> [PROVIDED TEXT]
· · · ·

Health and safety in Rwanda

Safety

Health

With Dr Felicity Nicholson. For up-to-date information on health issues across Africa, click here.

Rwanda itself isn’t a particularly unhealthy country for tourists and you’ll never be far from some kind of medical help. The main towns have hospitals (for anything serious you’ll be more comfortable in Kigali) and all towns of any size have a pharmacy, although the range of medicines on sale may be limited. In Kigali, the pharmacy in Boulevard de la Révolution is open 24 hours.

Away from Kigali, district hospitals and health centres are spread countrywide. A health centre generally has around five nurses, supported by a doctor and community health workers. In rural areas traditional medicine is also widely used. The growing private sector has more than 310 clinics and dispensaries. The incidence of HIV/AIDS is hard to estimate accurately but seems at last to be falling, thanks to preventive measures and the wider availability of antiretroviral drugs.

The most serious health threat to travellers in Rwanda is malaria. Akagera National Park and other low-lying parts of the east qualify as high risk malarial areas, especially in the rainy season. The risk exists but is far lower in highland areas such as Kigali, Butare, Nyungwe National Park, the Virunga Mountains and foothills, and the Lake Kivu region. Nevertheless, all visitors to Rwanda should take preventative measures against malaria, and be alert to potential symptoms both during their trip and after they return home.

Other less common but genuine health threats include the usual array of sanitation-related diseases – cholera, giardia, dysentery, typhoid etc – associated with the tropics (though these seem to affect visitors to Africa less than they do travellers in Asia), and bilharzia, which can only be caught by swimming in freshwater habitats inhabited by the snail that carries the disease.

Preparations to ensure a healthy trip to Rwanda require checks on your immunisation status: it is wise to be up to date on tetanus, polio and diphtheria (now given as an all-in-one vaccine, Revaxis, that lasts for ten years), and hepatitis A. Immunisations against meningococcus and rabies may also be recommended. Proof of vaccination against yellow fever is needed for entry into Rwanda for all travellers over one year of age, regardless of where you are coming from. Immunisation against cholera may also be recommended for Rwanda.

· · · ·

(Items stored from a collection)
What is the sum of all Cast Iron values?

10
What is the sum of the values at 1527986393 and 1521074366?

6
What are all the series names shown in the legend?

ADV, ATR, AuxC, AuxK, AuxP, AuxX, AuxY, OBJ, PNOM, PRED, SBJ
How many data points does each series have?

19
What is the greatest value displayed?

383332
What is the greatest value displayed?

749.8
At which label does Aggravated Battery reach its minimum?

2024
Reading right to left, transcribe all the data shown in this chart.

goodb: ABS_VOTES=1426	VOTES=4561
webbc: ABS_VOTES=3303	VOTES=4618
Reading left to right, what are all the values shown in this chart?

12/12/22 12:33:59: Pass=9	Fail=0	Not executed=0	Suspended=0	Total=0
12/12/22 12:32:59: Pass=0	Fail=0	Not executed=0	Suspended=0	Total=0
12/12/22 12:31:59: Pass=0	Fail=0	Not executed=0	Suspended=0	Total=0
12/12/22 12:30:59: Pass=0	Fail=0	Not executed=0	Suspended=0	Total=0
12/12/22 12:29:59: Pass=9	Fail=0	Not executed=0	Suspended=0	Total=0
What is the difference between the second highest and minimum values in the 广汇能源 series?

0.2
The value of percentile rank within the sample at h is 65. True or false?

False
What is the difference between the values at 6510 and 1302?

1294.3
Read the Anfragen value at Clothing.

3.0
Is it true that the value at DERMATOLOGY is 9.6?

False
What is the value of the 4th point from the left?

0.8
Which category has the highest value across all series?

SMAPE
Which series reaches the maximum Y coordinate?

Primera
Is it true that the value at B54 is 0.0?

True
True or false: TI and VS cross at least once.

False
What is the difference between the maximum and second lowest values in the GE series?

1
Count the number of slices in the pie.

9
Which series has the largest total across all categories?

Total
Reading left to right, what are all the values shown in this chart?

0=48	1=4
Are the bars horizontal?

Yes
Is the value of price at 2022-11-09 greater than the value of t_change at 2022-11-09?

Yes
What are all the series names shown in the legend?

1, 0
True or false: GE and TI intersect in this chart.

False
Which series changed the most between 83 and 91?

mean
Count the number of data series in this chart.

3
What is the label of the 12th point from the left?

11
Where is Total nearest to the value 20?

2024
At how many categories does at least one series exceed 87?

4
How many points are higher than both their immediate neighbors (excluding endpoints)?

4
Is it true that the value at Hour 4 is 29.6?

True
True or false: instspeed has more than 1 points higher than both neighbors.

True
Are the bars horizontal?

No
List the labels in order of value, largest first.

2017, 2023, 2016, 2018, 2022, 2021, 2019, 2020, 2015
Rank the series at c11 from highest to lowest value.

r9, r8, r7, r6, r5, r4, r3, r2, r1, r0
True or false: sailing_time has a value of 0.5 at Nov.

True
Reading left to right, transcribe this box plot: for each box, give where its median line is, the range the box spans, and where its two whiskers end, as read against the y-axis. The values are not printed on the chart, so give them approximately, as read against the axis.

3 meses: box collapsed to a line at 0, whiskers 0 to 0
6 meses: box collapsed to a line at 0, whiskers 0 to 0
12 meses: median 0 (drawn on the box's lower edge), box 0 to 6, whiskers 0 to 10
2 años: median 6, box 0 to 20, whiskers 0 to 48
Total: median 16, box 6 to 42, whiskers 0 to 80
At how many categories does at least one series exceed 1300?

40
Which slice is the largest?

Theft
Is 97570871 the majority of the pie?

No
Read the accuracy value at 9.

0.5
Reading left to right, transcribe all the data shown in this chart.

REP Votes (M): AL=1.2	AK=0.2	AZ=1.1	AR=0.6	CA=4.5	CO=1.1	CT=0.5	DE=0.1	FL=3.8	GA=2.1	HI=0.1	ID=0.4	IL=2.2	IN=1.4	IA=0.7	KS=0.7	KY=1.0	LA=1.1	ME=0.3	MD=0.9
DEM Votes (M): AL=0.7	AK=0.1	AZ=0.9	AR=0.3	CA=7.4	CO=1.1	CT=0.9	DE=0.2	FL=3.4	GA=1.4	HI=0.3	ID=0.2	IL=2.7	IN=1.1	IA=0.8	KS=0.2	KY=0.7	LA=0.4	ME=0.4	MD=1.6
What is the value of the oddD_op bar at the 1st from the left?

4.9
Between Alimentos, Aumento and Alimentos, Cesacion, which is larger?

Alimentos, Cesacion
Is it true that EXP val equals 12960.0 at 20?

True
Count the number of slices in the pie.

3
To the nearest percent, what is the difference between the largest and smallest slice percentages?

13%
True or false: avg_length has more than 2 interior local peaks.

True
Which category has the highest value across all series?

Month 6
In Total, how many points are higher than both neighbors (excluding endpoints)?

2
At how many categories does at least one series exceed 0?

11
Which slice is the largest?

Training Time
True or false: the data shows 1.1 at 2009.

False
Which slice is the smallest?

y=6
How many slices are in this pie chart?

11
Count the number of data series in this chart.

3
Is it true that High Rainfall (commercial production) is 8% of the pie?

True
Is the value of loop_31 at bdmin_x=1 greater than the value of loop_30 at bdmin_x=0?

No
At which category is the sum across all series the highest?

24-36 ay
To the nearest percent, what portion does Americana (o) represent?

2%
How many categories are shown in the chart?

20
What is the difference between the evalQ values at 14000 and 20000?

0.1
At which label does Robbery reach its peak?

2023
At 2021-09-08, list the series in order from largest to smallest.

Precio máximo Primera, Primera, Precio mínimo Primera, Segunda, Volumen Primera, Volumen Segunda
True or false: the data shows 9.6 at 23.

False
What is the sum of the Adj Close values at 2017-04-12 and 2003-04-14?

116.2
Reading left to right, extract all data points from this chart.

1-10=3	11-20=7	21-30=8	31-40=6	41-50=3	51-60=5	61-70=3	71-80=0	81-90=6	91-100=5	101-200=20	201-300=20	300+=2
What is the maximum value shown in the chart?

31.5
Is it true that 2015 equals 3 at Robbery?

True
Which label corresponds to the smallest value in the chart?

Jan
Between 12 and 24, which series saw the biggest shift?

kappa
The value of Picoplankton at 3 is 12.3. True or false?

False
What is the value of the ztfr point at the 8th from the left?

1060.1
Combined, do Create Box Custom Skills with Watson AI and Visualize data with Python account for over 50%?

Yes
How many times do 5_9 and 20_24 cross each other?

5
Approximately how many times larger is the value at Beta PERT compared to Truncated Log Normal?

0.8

· · · ·

> [INSTRUCTIONS FOR THE TASK]
Copy out the full text about health and safety in Rwanda word for word. These entries come from a different source than the text about health and safety in Rwanda.

> [FINISHED TASK]
Health and safety in Rwanda

Safety

Health

With Dr Felicity Nicholson. For up-to-date information on health issues across Africa, click here.

Rwanda itself isn’t a particularly unhealthy country for tourists and you’ll never be far from some kind of medical help. The main towns have hospitals (for anything serious you’ll be more comfortable in Kigali) and all towns of any size have a pharmacy, although the range of medicines on sale may be limited. In Kigali, the pharmacy in Boulevard de la Révolution is open 24 hours.

Away from Kigali, district hospitals and health centres are spread countrywide. A health centre generally has around five nurses, supported by a doctor and community health workers. In rural areas traditional medicine is also widely used. The growing private sector has more than 310 clinics and dispensaries. The incidence of HIV/AIDS is hard to estimate accurately but seems at last to be falling, thanks to preventive measures and the wider availability of antiretroviral drugs.

The most serious health threat to travellers in Rwanda is malaria. Akagera National Park and other low-lying parts of the east qualify as high risk malarial areas, especially in the rainy season. The risk exists but is far lower in highland areas such as Kigali, Butare, Nyungwe National Park, the Virunga Mountains and foothills, and the Lake Kivu region. Nevertheless, all visitors to Rwanda should take preventative measures against malaria, and be alert to potential symptoms both during their trip and after they return home.

Other less common but genuine health threats include the usual array of sanitation-related diseases – cholera, giardia, dysentery, typhoid etc – associated with the tropics (though these seem to affect visitors to Africa less than they do travellers in Asia), and bilharzia, which can only be caught by swimming in freshwater habitats inhabited by the snail that carries the disease.

Preparations to ensure a healthy trip to Rwanda require checks on your immunisation status: it is wise to be up to date on tetanus, polio and diphtheria (now given as an all-in-one vaccine, Revaxis, that lasts for ten years), and hepatitis A. Immunisations against meningococcus and rabies may also be recommended. Proof of vaccination against yellow fever is needed for entry into Rwanda for all travellers over one year of age, regardless of where you are coming from. Immunisation against cholera may also be recommended for Rwanda.